If your turning wood for pens, there are a number of different finishes you can use.  I would suggest, if your really NEW to this, to go get a bunch of dowels about 3/4" or 5/8" from a harware store.  You can cut them in 6" pieces and turn them and practice a CA finish if that is what you want to use.  Thats what I did before I used any "serious wood." 

There is a local chapter of IAP in Florida.  You might want to contact dennisg for info.


----------



## JBCustomPens (Nov 26, 2009)

As for beginner woods and/or acrylics, zebrawood, bloodwood, pear, maple, walnut all turn well. They are also great for practicing finishes.


----------



## spacebrandon (Nov 27, 2009)

Can I get CA finish at psi


----------



## spacebrandon (Nov 27, 2009)

I'm getting a lathe for christmas and I want to know what I get before I spend 300+ on all of the things that you need also what about hut ppp wax can I use that


----------



## hunter-27 (Nov 27, 2009)

Shop the vendors here on IAP, better product and usually better prices.  CA finish is not a product.  It is ca glue(super glue) applied to form a finish.  Search the forum for these keywords and you will fins more info than you can read.  Welcome to a world of INSANITY.


----------



## PaulSF (Nov 27, 2009)

The only issue with trying acrylics first is that you really need to keep your tools sharp, and you may actually have to stop in the midst of turning a pen to re-sharpen.  Other than that, you get great results very quickly and easily.  Just remember after sanding with the lathe turning, sand "along the grain," meaning lengthwise along the blanks, to remove any sanding rings.


----------



## Daniel (Nov 27, 2009)

I will use Hut Crystal coat as a final polish on Acrylics. And even with that it is not necessary, I use it mainly because I have it. Otherwise the liquid polishes are not needed.
For wood you do need to seal the grain in some manner. the two ways I do it is either with a CA Slurry (explained below) or with the sealer that comes with Enduro.

Discription of a CA Slurry.
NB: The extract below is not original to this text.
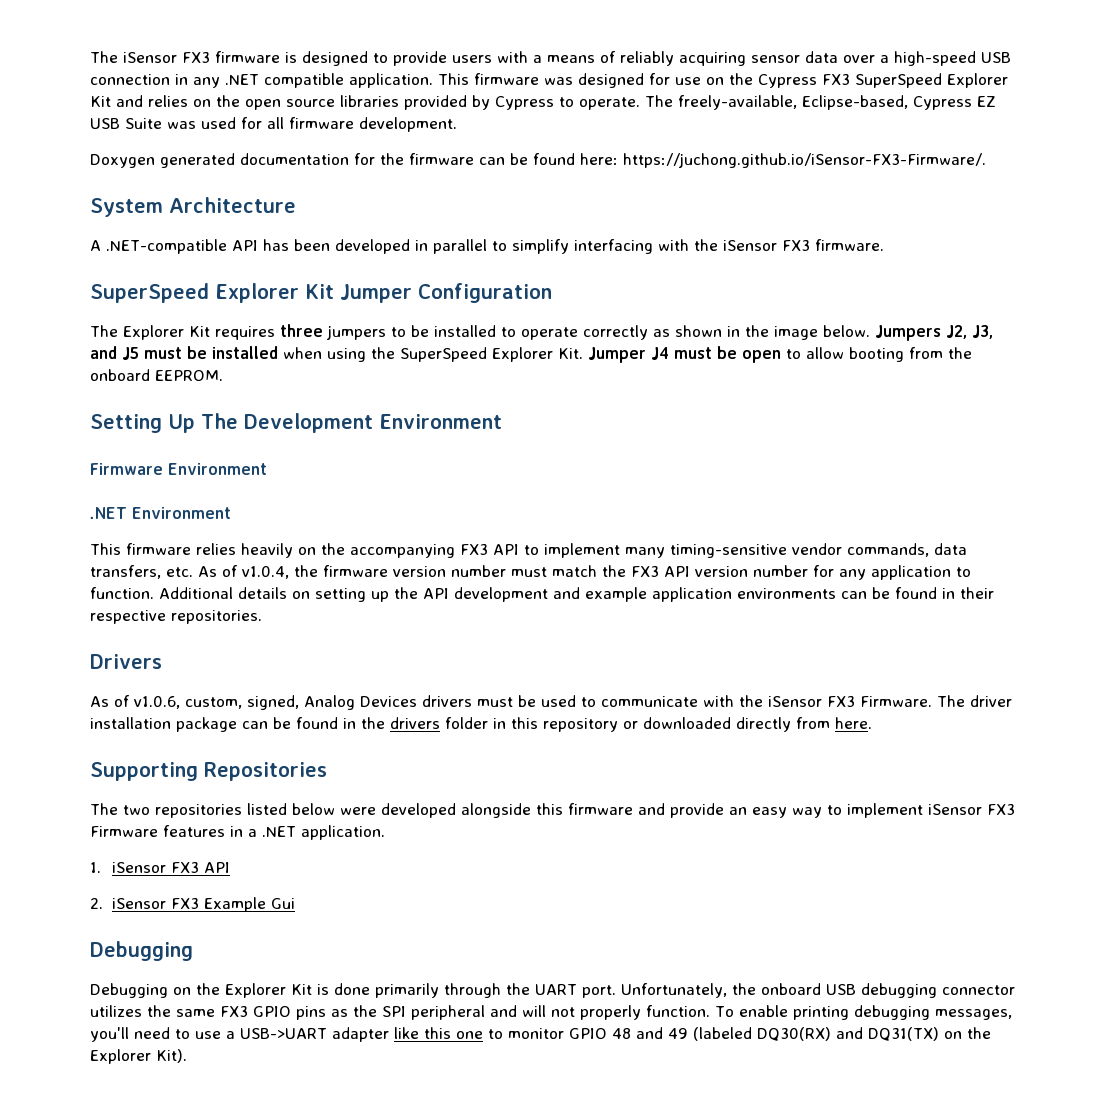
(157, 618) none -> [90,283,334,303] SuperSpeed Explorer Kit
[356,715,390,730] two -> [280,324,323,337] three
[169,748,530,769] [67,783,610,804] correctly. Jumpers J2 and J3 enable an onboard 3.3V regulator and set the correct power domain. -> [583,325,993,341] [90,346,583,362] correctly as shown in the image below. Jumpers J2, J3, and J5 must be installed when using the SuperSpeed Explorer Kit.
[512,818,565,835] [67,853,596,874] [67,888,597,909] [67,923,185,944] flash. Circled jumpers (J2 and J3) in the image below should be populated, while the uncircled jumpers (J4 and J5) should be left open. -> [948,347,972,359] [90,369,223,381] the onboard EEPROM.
Basically it is creating a paste of sawdust and Super Glue that fills all the pours and grain of the wood. this is basically doing the same thing as sanding sealer does. I do this by using 220 grit snadpaper withthe blank tunring on the lathe at low speed. as the sawdust gathers on the sandpaper I  apply CA glue to the blank. this makes a real mess of the blank which when dry is sanded back to smooth with a fresh piece of 220 grit paper.
I suggest starting with wood. Acrylics when they are good are very good, but when they are bad can be a real challenge. Without some successful experiences under your belt you might think the problem is with you rather than the material.


----------



## spacebrandon (Nov 27, 2009)

can some one tell me everything i need to start turing  tell me the egact thing like name of brand and the type


----------



## hunter-27 (Nov 27, 2009)

That is nearly an impossiible thing to do in a post.  Would be best for you to search the forum and get the answers.


----------



## tseger (Nov 27, 2009)

Brandon, check your inbox, i sent you a pm


----------



## JBCustomPens (Nov 27, 2009)

Here's a great article for you. Its in the library. This should help.

http://content.penturners.org/articles/2009/Getting_started_in_penturning.pdf


----------